Diagnosis & Treatment
Diagnosis is usually made during a pelvic exam and confirmed by ultrasound. Other diagnostic tests may include laboratory blood studies, MRI, laparoscopy; or hysterosalpingogram.
- For minimal symptoms, no treatment may be needed. Follow-up every 6-12 months.
- Treatment will be individualized depending on symptoms, diagnostic tests, age of the patient and desire for future pregnancy
- Record dates of bleeding and number of pads used each day.
- Surgery may be recommended for certain situations and several different surgical procedures are possible. If surgery is recommended, be sure you understand all aspects of it before making a decision. Surgery to remove a fibroid (myomectomy) may be necessary if the fibroid increases in size or produces unacceptable symptoms. In some instances, a hormone may be prescribed for a few weeks prior to surgery to shrink the tumor.

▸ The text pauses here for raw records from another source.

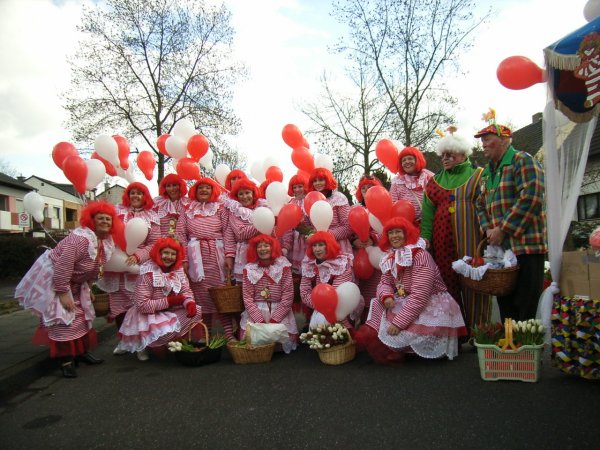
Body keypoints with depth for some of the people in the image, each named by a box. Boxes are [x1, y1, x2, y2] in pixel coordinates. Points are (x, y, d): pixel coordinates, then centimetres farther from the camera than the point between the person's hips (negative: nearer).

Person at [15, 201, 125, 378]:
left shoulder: (108, 241, -3)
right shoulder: (81, 238, -32)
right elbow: (63, 266, -33)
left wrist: (88, 287, 12)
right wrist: (63, 293, -29)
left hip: (74, 282, 9)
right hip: (52, 277, -9)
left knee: (81, 315, 13)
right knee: (64, 318, -12)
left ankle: (82, 352, 25)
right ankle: (66, 360, -5)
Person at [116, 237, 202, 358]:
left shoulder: (178, 270, -3)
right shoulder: (148, 274, -22)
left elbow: (186, 291, -3)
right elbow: (142, 305, -26)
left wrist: (190, 303, -26)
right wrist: (169, 301, -25)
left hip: (171, 313, 7)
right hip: (149, 316, -6)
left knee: (195, 312, -13)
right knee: (168, 331, -32)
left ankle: (172, 343, 4)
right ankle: (144, 345, 3)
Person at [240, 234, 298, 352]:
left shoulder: (283, 266, -2)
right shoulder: (249, 269, 1)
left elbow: (288, 297, -5)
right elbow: (248, 299, -2)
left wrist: (274, 320, -14)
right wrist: (260, 321, -14)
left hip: (279, 312, 0)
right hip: (255, 313, 1)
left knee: (284, 341, -16)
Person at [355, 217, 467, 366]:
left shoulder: (420, 256, -19)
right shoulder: (391, 258, 6)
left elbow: (419, 296, -26)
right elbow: (384, 283, 7)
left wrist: (399, 322, -29)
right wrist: (386, 296, -19)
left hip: (429, 308, -7)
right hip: (404, 305, 8)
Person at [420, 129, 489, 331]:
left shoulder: (478, 176, 6)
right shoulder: (435, 181, 15)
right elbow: (427, 213, 9)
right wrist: (425, 238, -1)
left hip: (471, 242, -3)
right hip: (443, 244, 3)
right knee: (449, 287, 5)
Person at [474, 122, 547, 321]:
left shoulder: (523, 161, -5)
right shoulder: (487, 172, 20)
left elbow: (530, 199, -17)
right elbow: (481, 204, 19)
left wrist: (503, 229, -17)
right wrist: (488, 229, 0)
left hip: (525, 247, -8)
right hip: (499, 247, 8)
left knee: (527, 308, -5)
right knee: (505, 305, 13)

- Removal of the uterus (hysterectomy) may be necessary if menstrual bleeding is very heavy, symptoms such as pressure or severe pain develop, a fibroid is growing rapidly, or a large fibroid gets twisted or infected.
- If you have a small fibroid, don’t take contraceptive pills with a high estrogen content. Estrogen may cause fibroids to enlarge. Consider other forms of contraception, such as a diaphragm, cervical cap, IUD, condom, or contraceptive foam, sponge or jelly.
- Iron supplements if you are anemic from excessive blood loss.
- Estrogen must be used with caution in post-menopausal women with fibroids.
No restrictions unless surgery performed. Then you may need bed rest for a period of time, some restricted activity, and no sexual intercourse for approximately one month.
No special diet.
Possible Complications :
- Malignant change in the fibroid tumor (occurs in less than 0.5%). This rare complication is usually signaled by very rapid growth.
- Complications can occur in pregnancy such as spontaneous abortion and premature labor.
- Fibroids may return following surgery to remove them.
- If surgery is not necessary prior to menopause, these tumors usually decrease in size without treatment after menopause.
- Hospitalization, if surgery is necessary. Fibroids are generally removed surgically if they cause excessive bleeding, become malignant, or produce symptoms that interfere with conception or pregnancy.
- Fibroids can often be removed surgically without removing the entire uterus. The ability to conceive continues as long as the uterus remains.